Below are lines of data, and only some are wanted. Please repeat exactly those from the line that has "Mind fitting a" through the line that has "Field of view (horizontal): 86.4°.".

» Provided material
▬▬▬▬▬▬

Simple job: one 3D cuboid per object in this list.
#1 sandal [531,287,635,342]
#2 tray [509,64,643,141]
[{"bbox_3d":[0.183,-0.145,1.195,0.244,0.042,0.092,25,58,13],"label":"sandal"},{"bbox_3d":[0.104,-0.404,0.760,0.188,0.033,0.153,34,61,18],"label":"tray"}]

▬▬▬▬▬▬

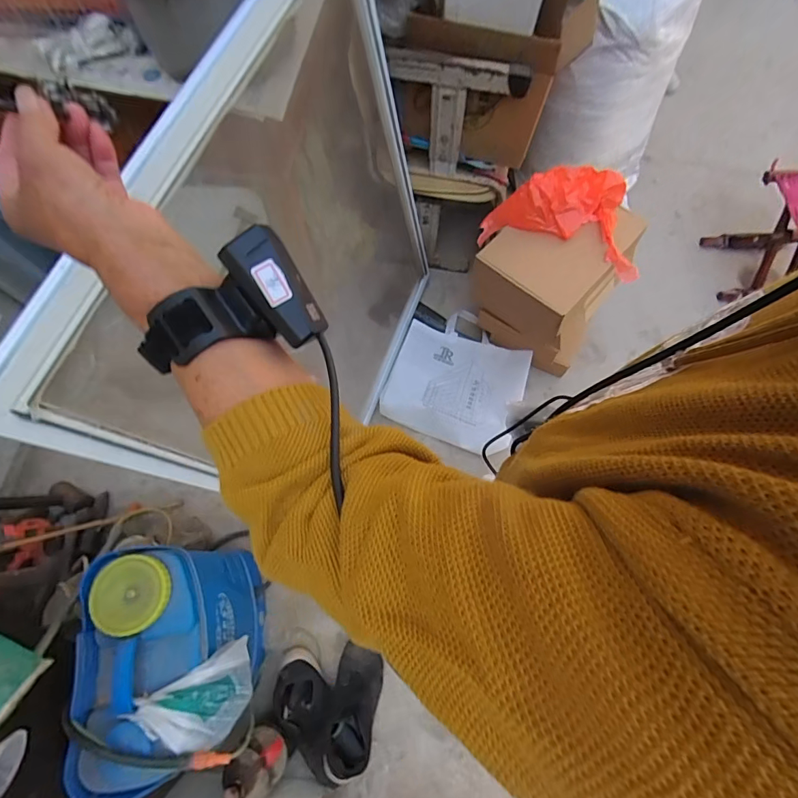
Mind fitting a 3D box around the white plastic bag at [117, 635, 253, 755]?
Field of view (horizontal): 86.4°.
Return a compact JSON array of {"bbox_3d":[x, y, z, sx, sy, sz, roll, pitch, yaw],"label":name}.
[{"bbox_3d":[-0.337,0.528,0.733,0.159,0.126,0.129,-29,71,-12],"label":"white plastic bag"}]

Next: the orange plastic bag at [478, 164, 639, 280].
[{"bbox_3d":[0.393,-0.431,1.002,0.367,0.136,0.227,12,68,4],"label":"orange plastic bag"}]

▬▬▬▬▬▬

» Solution for this exercise
Mind fitting a 3D box around the white plastic bag at [117, 635, 253, 755]?
Field of view (horizontal): 86.4°.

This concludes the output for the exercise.